= John Ely (surgeon) =

Connecticut Colonel

John Ely (September 24, 1737 – October 3, 1800) was a Connecticut surgeon and Colonel in the American Revolution.

==Early life==

Born in Lyme, Connecticut, John Ely became a physician and surgeon with a reputation that reached far beyond the Saybrook (Note: Following the Revolution, the town of Saybrook divided into several smaller towns. Ely lived and died in what is now known as Westbrook. In some of the cited documents the town is occasionally erroneously referred to as Westport.) He specialized in the treatment of smallpox. He bought Duck Island off the Saybrook shore (now a major Egret rookery) and then built a hospital for his smallpox patients. When this disease broke out in the Army of General George Washington in July 1776, Dr. Ely was sent for and did much to arrest the plague.

==Revolutionary War==

Colonel Ely is remembered as a soldier of the American Revolution and as a patriot who gave not only his skill as physician and military commander to the cause, but his fortune and his health.

He was a Captain of the Sixth Connecticut from May 1 to December 18, 1775; Colonel of a Connecticut militia regiment in 1777; he was taken prisoner in the Long Island Expedition of December 10, 1777; and exchanged on December 5, 1780.

In 1775 John Ely purchased Duck Island from John Williams. He obtained permission to operate a hospital was granted annually by the selectmen of Old Saybrook. By 1780 the brothers had parted, and Doctor Elisha Ely secured permission to open.

The British burned Ely's hospital during the Revolutionary War.

In 1775 Ely, after the news of the battle of Lexington came to Westport, mustered a company of militia as Captain and marched with it to Roxbury, now part of Boston. The next year as Major he performed a tour of duty as commandant at Fort Trumbull, New London, also serving there as physician and one day he sent a "pithy" letter to the Captain of a vessel at the mouth of the harbor suspected of being English which promptly sailed away.

In 1776, he was ordered by Connecticut to tend to the medical needs of soldiers.

Major Ely was a man of wealth, mostly invested in farms. One of these in 1777 he sold and used most of the proceeds in raising a regiment of which he was commissioned Colonel. To many of his men he furnished arms, uniforms, and other supplies at his own expense.

He marched his regiment to New London and was again appointed commandant of the Fort.

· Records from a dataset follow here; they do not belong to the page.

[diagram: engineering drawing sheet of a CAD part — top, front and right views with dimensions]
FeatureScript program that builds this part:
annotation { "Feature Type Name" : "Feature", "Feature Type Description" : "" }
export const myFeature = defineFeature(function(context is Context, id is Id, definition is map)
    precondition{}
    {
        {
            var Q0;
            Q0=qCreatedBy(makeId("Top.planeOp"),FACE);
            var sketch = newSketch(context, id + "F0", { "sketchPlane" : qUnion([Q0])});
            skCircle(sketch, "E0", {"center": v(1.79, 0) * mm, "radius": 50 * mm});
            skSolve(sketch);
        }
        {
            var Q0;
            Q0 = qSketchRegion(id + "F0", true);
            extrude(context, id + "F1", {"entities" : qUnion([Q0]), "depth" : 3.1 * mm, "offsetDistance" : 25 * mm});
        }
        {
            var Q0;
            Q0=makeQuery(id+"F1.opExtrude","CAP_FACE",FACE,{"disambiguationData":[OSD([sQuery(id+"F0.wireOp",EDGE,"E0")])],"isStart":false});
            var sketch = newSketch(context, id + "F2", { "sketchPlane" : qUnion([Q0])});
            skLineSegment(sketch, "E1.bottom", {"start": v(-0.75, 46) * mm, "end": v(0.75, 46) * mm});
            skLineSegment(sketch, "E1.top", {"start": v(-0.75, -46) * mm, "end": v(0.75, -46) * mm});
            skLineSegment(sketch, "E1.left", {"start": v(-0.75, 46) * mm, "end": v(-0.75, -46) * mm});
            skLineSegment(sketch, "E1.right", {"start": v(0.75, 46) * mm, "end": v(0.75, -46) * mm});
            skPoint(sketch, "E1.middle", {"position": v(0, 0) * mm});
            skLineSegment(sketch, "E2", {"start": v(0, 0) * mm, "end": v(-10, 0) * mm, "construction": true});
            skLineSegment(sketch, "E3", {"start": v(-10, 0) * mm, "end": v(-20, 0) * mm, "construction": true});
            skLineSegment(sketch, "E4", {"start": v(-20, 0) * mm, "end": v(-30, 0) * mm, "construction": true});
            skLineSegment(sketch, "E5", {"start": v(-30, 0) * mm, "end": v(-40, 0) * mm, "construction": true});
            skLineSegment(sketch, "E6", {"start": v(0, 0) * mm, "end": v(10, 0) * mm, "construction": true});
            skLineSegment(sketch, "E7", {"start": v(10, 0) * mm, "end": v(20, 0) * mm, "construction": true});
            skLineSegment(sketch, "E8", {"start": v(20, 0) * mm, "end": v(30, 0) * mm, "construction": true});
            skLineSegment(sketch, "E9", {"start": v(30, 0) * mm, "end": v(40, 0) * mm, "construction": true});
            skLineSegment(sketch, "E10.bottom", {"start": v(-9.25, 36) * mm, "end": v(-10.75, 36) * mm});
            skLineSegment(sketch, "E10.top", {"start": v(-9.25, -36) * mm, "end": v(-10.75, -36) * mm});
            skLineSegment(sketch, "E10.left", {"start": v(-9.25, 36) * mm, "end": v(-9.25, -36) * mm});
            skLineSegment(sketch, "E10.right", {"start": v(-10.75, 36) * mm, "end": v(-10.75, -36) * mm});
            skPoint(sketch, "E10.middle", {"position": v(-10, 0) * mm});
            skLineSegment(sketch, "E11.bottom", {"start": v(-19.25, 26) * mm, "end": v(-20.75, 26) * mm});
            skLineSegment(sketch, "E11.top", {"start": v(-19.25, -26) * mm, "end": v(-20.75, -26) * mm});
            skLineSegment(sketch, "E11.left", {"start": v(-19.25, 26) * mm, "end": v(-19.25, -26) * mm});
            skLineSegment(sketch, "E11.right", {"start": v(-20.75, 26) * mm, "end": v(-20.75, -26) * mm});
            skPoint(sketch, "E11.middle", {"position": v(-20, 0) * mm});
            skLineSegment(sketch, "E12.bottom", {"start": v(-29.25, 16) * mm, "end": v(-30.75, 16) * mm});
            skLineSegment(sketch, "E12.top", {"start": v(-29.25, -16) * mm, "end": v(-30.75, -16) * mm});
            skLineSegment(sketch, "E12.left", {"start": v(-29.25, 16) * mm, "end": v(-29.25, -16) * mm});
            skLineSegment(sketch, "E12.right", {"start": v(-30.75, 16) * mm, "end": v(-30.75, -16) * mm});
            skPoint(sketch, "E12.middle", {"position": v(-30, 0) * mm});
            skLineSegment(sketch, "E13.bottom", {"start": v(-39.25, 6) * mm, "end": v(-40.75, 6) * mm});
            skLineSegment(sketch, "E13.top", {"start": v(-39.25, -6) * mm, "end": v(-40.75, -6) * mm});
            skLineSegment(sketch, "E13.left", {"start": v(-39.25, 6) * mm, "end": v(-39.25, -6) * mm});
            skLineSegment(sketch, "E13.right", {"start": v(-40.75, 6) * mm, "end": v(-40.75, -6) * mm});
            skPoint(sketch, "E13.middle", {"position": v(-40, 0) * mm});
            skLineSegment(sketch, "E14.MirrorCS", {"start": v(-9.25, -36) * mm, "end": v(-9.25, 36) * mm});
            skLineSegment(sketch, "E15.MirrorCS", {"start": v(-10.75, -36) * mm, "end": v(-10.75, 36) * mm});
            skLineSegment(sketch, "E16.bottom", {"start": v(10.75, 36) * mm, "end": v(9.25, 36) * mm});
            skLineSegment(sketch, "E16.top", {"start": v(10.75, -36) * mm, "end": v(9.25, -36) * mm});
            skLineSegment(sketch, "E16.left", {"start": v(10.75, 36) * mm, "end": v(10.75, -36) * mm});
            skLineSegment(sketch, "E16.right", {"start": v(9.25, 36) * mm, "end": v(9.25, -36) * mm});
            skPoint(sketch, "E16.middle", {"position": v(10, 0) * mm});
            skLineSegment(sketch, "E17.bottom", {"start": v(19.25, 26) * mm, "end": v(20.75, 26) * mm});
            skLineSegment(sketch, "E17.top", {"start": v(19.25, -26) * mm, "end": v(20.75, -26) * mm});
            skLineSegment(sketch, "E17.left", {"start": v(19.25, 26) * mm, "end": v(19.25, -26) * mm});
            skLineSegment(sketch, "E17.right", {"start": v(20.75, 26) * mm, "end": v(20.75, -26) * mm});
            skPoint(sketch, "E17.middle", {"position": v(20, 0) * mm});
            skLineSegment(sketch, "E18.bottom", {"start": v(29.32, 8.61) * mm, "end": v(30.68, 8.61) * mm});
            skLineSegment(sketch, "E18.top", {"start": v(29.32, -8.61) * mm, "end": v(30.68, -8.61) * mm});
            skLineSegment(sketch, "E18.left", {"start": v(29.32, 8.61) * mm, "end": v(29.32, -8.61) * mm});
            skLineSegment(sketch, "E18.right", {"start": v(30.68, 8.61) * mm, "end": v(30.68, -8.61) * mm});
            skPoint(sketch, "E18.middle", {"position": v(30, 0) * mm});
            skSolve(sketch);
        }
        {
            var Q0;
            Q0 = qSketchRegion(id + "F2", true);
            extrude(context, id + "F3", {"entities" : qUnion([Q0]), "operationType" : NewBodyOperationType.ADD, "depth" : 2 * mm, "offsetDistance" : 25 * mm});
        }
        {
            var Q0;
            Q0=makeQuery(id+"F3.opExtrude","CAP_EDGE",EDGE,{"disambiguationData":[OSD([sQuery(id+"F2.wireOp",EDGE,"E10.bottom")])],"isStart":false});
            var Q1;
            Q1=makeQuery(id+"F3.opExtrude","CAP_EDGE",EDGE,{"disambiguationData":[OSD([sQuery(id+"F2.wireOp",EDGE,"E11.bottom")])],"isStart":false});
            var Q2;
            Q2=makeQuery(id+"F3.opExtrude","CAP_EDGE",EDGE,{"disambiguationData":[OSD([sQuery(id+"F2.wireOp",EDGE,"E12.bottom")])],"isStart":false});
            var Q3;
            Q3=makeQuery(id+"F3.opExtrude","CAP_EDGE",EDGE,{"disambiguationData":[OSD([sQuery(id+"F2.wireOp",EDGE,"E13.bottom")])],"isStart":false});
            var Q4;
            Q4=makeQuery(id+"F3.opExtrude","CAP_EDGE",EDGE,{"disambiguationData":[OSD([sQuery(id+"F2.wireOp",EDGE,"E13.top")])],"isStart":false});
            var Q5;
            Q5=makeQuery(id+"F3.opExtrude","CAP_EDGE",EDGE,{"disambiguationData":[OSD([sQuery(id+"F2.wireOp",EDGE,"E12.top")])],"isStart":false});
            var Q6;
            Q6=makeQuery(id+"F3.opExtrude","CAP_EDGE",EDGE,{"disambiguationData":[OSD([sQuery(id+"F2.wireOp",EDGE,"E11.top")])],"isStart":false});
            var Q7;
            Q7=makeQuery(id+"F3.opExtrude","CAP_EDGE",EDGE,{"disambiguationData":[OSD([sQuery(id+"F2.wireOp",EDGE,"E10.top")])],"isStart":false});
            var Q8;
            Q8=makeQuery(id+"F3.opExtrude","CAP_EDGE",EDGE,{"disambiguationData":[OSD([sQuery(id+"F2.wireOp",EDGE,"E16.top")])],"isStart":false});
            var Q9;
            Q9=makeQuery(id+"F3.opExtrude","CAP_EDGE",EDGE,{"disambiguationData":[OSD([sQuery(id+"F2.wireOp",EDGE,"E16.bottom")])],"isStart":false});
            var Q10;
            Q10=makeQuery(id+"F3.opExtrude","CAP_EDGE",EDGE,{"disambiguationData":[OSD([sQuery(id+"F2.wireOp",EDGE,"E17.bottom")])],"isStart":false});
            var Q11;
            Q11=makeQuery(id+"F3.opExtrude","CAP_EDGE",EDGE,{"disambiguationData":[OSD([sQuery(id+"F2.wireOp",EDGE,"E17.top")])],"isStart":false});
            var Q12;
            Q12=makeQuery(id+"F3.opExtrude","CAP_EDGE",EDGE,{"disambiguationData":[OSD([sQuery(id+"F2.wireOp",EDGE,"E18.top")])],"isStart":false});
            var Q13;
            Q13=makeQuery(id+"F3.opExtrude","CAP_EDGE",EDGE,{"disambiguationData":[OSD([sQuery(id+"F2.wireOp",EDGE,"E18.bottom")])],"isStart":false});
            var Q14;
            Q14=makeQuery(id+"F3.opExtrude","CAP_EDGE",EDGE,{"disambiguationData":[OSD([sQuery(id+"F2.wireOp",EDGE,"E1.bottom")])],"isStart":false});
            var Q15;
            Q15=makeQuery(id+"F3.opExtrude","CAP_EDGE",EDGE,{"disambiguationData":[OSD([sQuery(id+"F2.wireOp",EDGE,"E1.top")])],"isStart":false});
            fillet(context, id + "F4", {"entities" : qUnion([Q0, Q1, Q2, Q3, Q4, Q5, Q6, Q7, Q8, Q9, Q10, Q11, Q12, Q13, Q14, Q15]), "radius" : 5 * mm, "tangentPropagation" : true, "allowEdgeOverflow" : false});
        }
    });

After he became a prisoner, his son Capt. Worthington Ely organized a small force to capture a British officer to exchange for his father. In this he was successful. But due to the entreaties of the other officer prisoners, Dr. Ely agreed to remain a prisoner to care for his fellow officers. Sometime after this, when he became eligible for exchange, a group of former prisoner officers under the leadership of Col. Matthews (later a member of Congress and Governor of Georgia) and Col. Ramsay of the Maryland line, urged him to continue caring for his fellow prisoners. Thus Dr. Ely remained a prisoner for three years, until finally released on 25 December 1780. Ely was one of the most famous doctors of his era, particularly for treating soldiers who were afflicted by Smallpox. After he was captured by the British, he refused to be exchanged, because he did not want to leave his patients.

He was released as part of a prisoner exchange on December 5, 1780.

==Post Revolution==

After the war, Col. Ely applied to Congress for recompense for his services and for the money he had devoted to the revolution. General Henry Knox, Secretary of War, supported this and President Washington wrote the Colonel promising a successful outcome for his petition. The House adopted a bill to grant him $20,000.00. But U.S. Senator Oliver Ellsworth opposed money grants and successfully fought the Ely measure in the Senate. Some forty years later his heirs presented a claim to Congress, which was approved, but as most of the papers in the case had been lost, only $5,000.00 of back pay was allowed.

Ely wrote repeatedly to George Washington seeking his assistance.

After his release from Long Island, he returned to Westbrook where he resumed his medical practice.

Ely died in Westbrook, CT on October 3, 1800, aged 63. He is buried in the Old Burying Ground in Westbrook next to the gravestone of his father-in-law, the Rev. William Worthington. His entreaties to Washington were fruitless during his lifetime, and he died impoverished.

Among his friends he numbered Washington, Lafayette, and Rochambeau. Mrs. Ely was able to speak in their native tongue to the French officers she entertained. Washington wrote the Colonel affectionate letters acknowledging his "incomparable services." He was invited to dinner by General Benedict Arnold, before the latter betrayed his country: "General Arnold's compliments wait on Col. Ely. He asks the favor of his company to dine with him at his house today at 2 o'clock."

==Notable descendants==
John Ely's grandson Samuel Griswold Goodrich, also known as Peter Parley, was a noted author and diplomat whose book Recollections of a Lifetime was the source for the information herein not otherwise cited. Samuel's daughter, Emily Goodrich Smith, was a newspaper correspondent.